Il faut tout d’abord savoir que les règles qui régissent les bâtisses inclues dans une zone de protection du patrimoine sont très nombreuses et concernent divers aspects.

Par exemple :

La construction de nouveaux bâtiments est strictement interdite dans certaines zones. Seule l’élévation de bâtiment existant peut être autorisée dans certains cas.
Les modifications les plus simples comme le changement de couleur d’une façade, des volets, des matériaux du toit, des fenêtres, etc. Nécessitent une demande préalable. Elles ne peuvent absolument pas être modifiées à convenance.

Bref, le cadre strict de la loi à ce sujet impose aux propriétaires d’effectuer les démarches nécessaires auprès des services compétents pour toutes modifications de leurs biens. En outre, les procédures de demande sont plus longues que pour un dossier classique.

À noter que les démarches à faire se font, d’une part, auprès de la Mairie, et d’autre part, auprès du Service Territorial de l’Architecture et du Patrimoine (STAP). Suite au dépôt d’une demande de travaux ou d’un permis de construire auprès du STAP, l’ABF qui dépend de ce service, émet un avis. Cet avis peut se présenter de différentes façons :

1 – Il peut s’agir d’un avis simple : le maire ou le préfet délivre indépendamment de l’avis de l’Architecte des Bâtiments de France, une autorisation de travaux qui n’engage que leur responsabilité.

2 – Il peut au contraire s’agir d’un avis conforme : dans ce cas, l’autorité qui délivre l’autorisation est liée par l’avis de l’ABF mais peut choisir d’y déroger.

3 – Il peut s’agir d’un avis défavorable.

Comment réagir face à un avis défavorable ?

Lorsque l’Architecte des Bâtiments de France émet un avis défavorable suite à une demande de permis de construction ou de travaux, il existe certaines voies de recours. Sachez toutefois que se lancer sur cette voie n’est pas une entreprise des plus évidentes.

Il est possible de contester un avis défavorable, mais jamais directement auprès de l’ABF. Pour cela, il faut s’armer de patience, de détermination, et emprunter des chemins détournés. Mais là encore, rien ne garantit que la demande aboutisse.

En effet, lorsque l’ABF émet un avis défavorable concernant un projet, c’est l’autorité administrative compétente qui vous délivre un refus de permis de construire. C’est justement ce refus qu’il est possible de contester, mais pas la décision directe de l’Architecte des Bâtiments de France. Pour ce faire, il faut tout d’abord saisir le préfet de région en demandant un recours gracieux.
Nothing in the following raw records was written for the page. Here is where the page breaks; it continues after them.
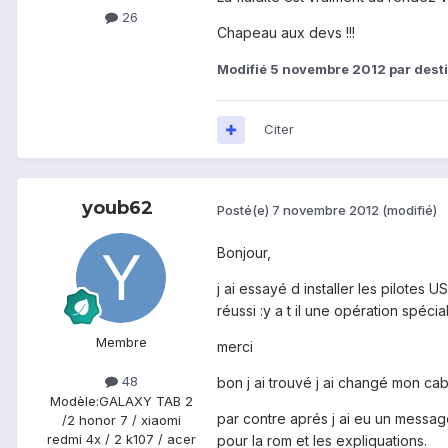
26
Chapeau aux devs !!!
Modifié
5 novembre 2012
par desti
Citer
youb62
Posté(e)
7 novembre 2012
(modifié)
Bonjour,
j ai essayé d installer les pilotes
réussi :y a t il une opération spécia
Membre
merci
48
bon j ai trouvé j ai changé mon cab
Modèle:
GALAXY TAB 2
par contre aprés j ai eu un message
/2 honor 7 / xiaomi
redmi 4x / 2 k107 / acer
pour la rom et les expliquations.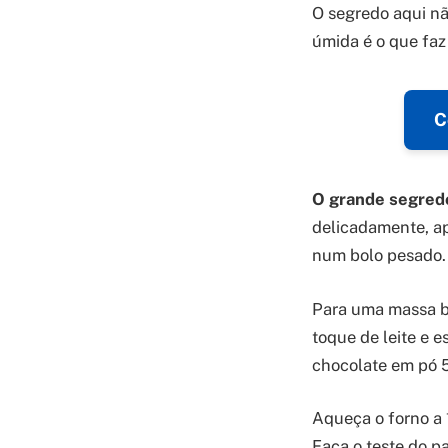
O segredo aqui nã
úmida é o que faz
C
O grande segred
delicadamente, ap
num bolo pesado.
Para uma massa br
toque de leite e e
chocolate em pó 5
Aqueça o forno a
Faça o teste do pal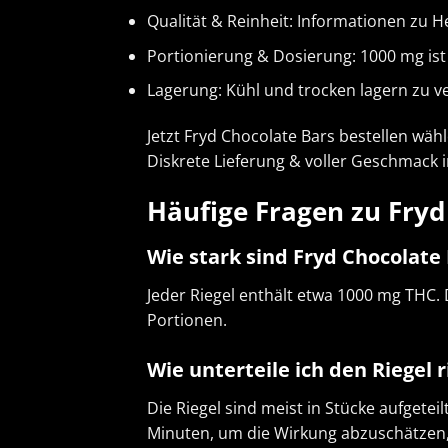
Qualität & Reinheit: Informationen zu 
Portionierung & Dosierung: 1000 mg ist
Lagerung: Kühl und trocken lagern zu 
Jetzt Fryd Chocolate Bars bestellen wäh
Diskrete Lieferung & voller Geschmack i
Häufige Fragen zu Fryd
Wie stark sind Fryd Chocolate
Jeder Riegel enthält etwa 1000 mg THC. 
Portionen.
Wie unterteile ich den Riegel 
Die Riegel sind meist in Stücke aufgete
Minuten, um die Wirkung abzuschätzen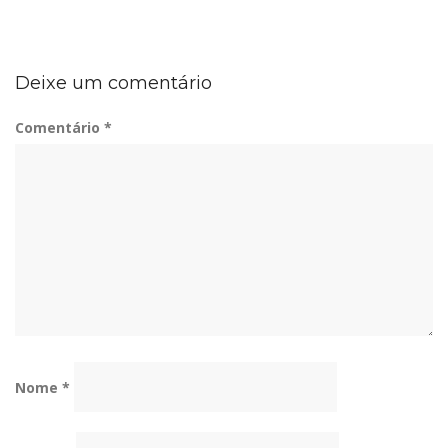
Deixe um comentário
Comentário
*
Nome
*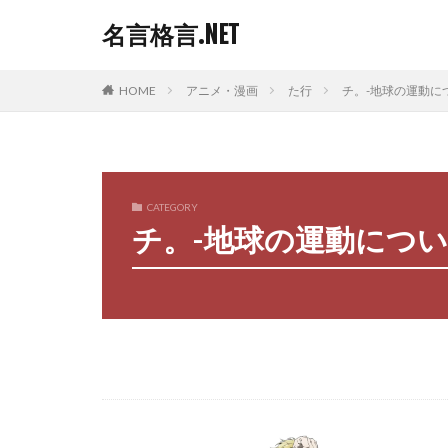
名言格言.NET
HOME
アニメ・漫画
た行
チ。-地球の運動に
CATEGORY
チ。-地球の運動につ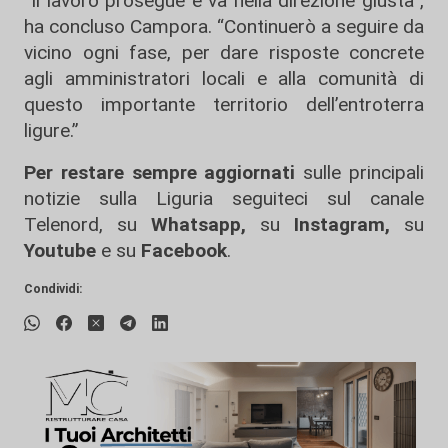
“Il lavoro prosegue e va nella direzione giusta”,
ha concluso Campora. “Continuerò a seguire da
vicino ogni fase, per dare risposte concrete
agli amministratori locali e alla comunità di
questo importante territorio dell’entroterra
ligure.”
Per restare sempre aggiornati
sulle principali
notizie sulla Liguria seguiteci sul canale
Telenord, su
Whatsapp,
su
Instagram
,
su
Youtube
e su
Facebook
.
Condividi: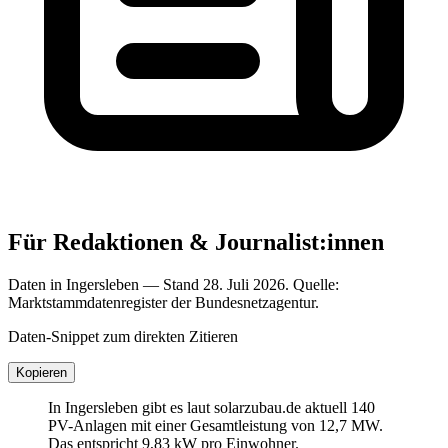
Für Redaktionen & Journalist:innen
Daten in Ingersleben — Stand 28. Juli 2026. Quelle:
Marktstammdatenregister der Bundesnetzagentur.
Daten-Snippet zum direkten Zitieren
Kopieren
In Ingersleben gibt es laut solarzubau.de aktuell 140
PV-Anlagen mit einer Gesamtleistung von 12,7 MW.
Das entspricht 9,83 kW pro Einwohner.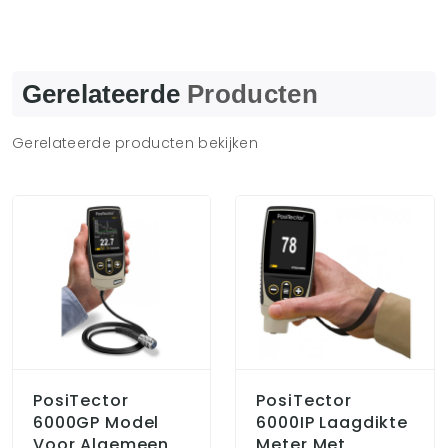
Gerelateerde
Producten
Gerelateerde producten bekijken
PosiTector
PosiTector
6000GP Model
6000IP Laagdikte
Voor Algemeen
Meter Met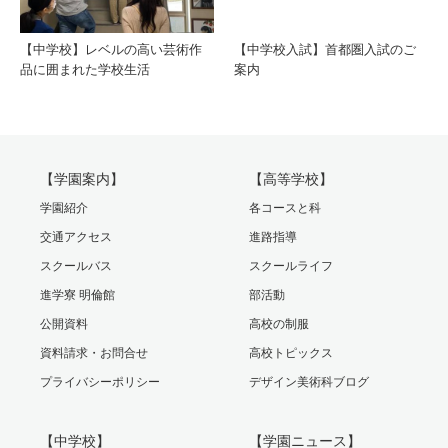
【中学校】レベルの高い芸術作
【中学校入試】首都圏入試のご
品に囲まれた学校生活
案内
【学園案内】
【高等学校】
学園紹介
各コースと科
交通アクセス
進路指導
スクールバス
スクールライフ
進学寮 明倫館
部活動
公開資料
高校の制服
資料請求・お問合せ
高校トピックス
プライバシーポリシー
デザイン美術科ブログ
【中学校】
【学園ニュース】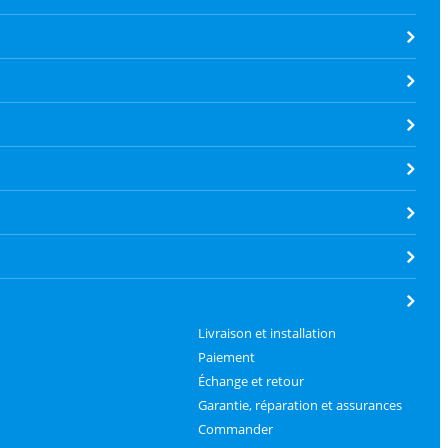
Livraison et installation
Paiement
Échange et retour
Garantie, réparation et assurances
Commander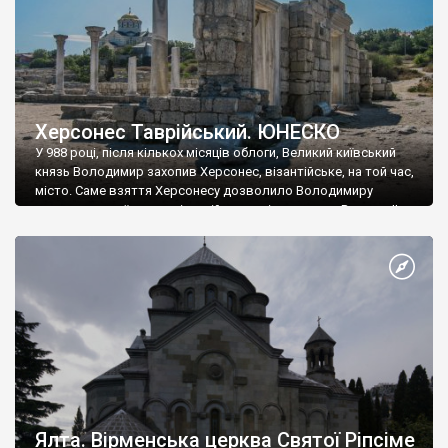
Херсонес Таврійський. ЮНЕСКО
У 988 році, після кількох місяців облоги, Великий київський
князь Володимир захопив Херсонес, візантійське, на той час,
місто. Саме взяття Херсонесу дозволило Володимиру
диктувати свої умови візантійському імператору Василю ІІ, та
одружитися з його дочкою Ганною. Цього ж року, в
Херсонесі Володимир-язичник, став Василем-християнином.
А потім було Хрещення Русі. На честь Херсонесу Таврійського
названо місто […]
Ялта. Вірменська церква Святої Ріпсіме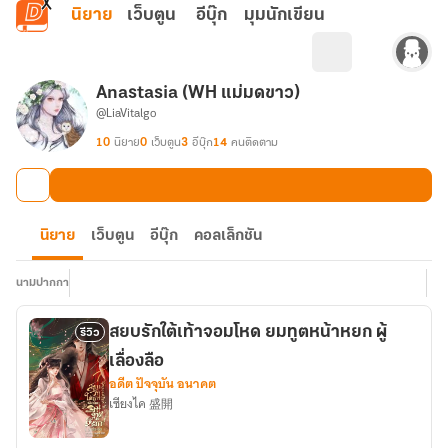
ข้ามไปยังเนื้อหาหลัก
นิยาย
เว็บตูน
อีบุ๊ก
มุมนักเขียน
Anastasia (WH แม่มดขาว)
@LiaVitalgo
10
นิยาย
0
เว็บตูน
3
อีบุ๊ก
14
คนติดตาม
นิยาย
เว็บตูน
อีบุ๊ก
คอลเล็กชัน
นามปากกา
สยบรักใต้เท้าจอมโหด ยมทูตหน้าหยก ผู้
รีวิว
เลื่องลือ
อดีต ปัจจุบัน อนาคต
เซียงไค 盛開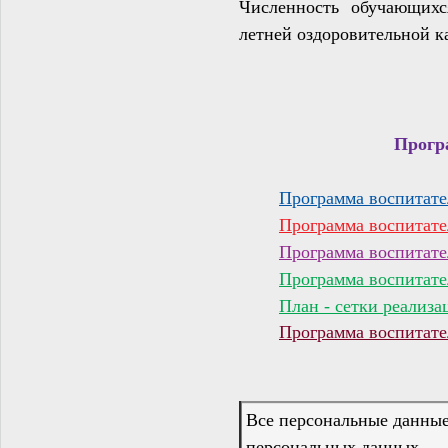
Численность обучающихс
летней оздоровительной к
Прогр
Программа воспитат
Программа воспитат
Программа воспитат
Программа воспитате
План - сетки реализ
Программа воспитате
Все персональные данные
персональных данных.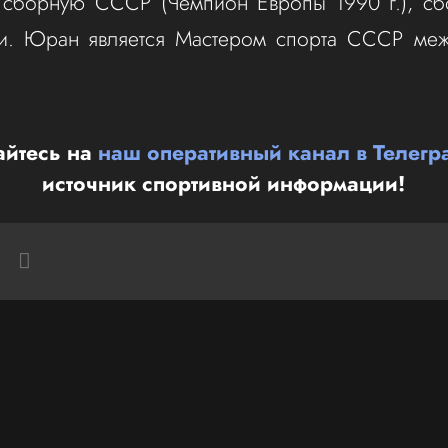
сборную СССР (Чемпион Европы 1990 г.), с
и. Юран является Мастером спорта СССР ме
йтесь на
наш оперативный канал в Телегр
источник спортивной информации!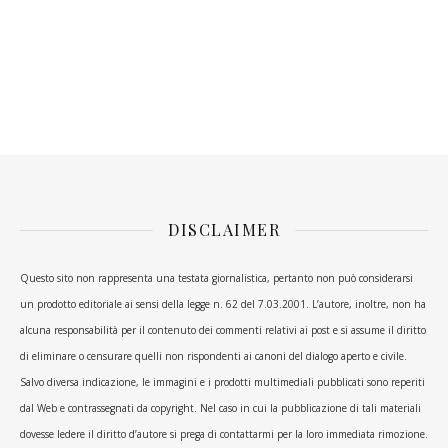
DISCLAIMER
Questo sito non rappresenta una testata giornalistica, pertanto non può considerarsi
un prodotto editoriale ai sensi della legge n. 62 del 7.03.2001. L’autore, inoltre, non ha
alcuna responsabilità per il contenuto dei commenti relativi ai post e si assume il diritto
di eliminare o censurare quelli non rispondenti ai canoni del dialogo aperto e civile.
Salvo diversa indicazione, le immagini e i prodotti multimediali pubblicati sono reperiti
dal Web e contrassegnati da copyright. Nel caso in cui la pubblicazione di tali materiali
dovesse ledere il diritto d’autore si prega di contattarmi per la loro immediata rimozione.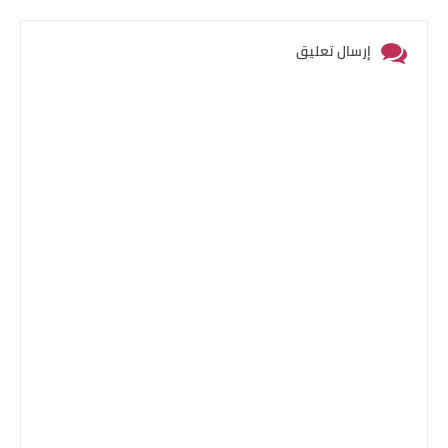
إرسال تعليق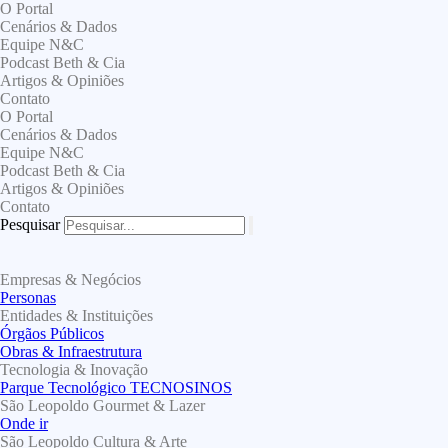
Ir
O Portal
para
Cenários & Dados
o
Equipe N&C
conteúdo
Podcast Beth & Cia
Artigos & Opiniões
Contato
O Portal
Cenários & Dados
Equipe N&C
Podcast Beth & Cia
Artigos & Opiniões
Contato
Pesquisar
Empresas & Negócios
Personas
Entidades & Instituições
Órgãos Públicos
Obras & Infraestrutura
Tecnologia & Inovação
Parque Tecnológico TECNOSINOS
São Leopoldo Gourmet & Lazer
Onde ir
São Leopoldo Cultura & Arte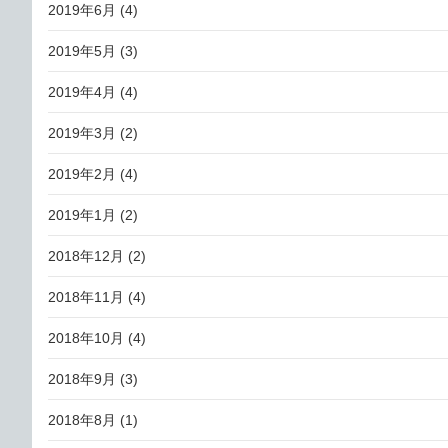
2019年6月
(4)
2019年5月
(3)
2019年4月
(4)
2019年3月
(2)
2019年2月
(4)
2019年1月
(2)
2018年12月
(2)
2018年11月
(4)
2018年10月
(4)
2018年9月
(3)
2018年8月
(1)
Ensuite, si le permis de construire est refusé, il est possible d’entamer un recours pour contester la décision.

Attention, il faut bien se rendre compte qu’aucun recours n’est envisageable devant le tribunal administratif pour contester la décision de l’Architecte des Bâtiments de France. Tenter de saisir la justice pour contester directement le refus de l’ABF n’est donc pas envisageable.

Dans votre intérêt, travailler d’un commun accord et en coordination avec l’ABF est toujours préférable, afin de mettre toutes les chances de son côté d’obtenir un projet viable et validé par ce dernier.

En bref :

Plusieurs éléments doivent retenir votre attention en ce qui concerne la réalisation de travaux ou la demande de permis de construire dans une zone de protection du patrimoine.

En règle générale et sauf exception, le périmètre autour d’un bâtiment protégé est de 500 m². Pour pouvoir entreprendre des travaux dans cette zone, il faut absolument obtenir une autorisation de l’Architecte des Bâtiments de France ou ABF.

Enfin, en cas de refus, même si des recours sont envisageables, sachez que contester directement l’ABF n’est pas possible.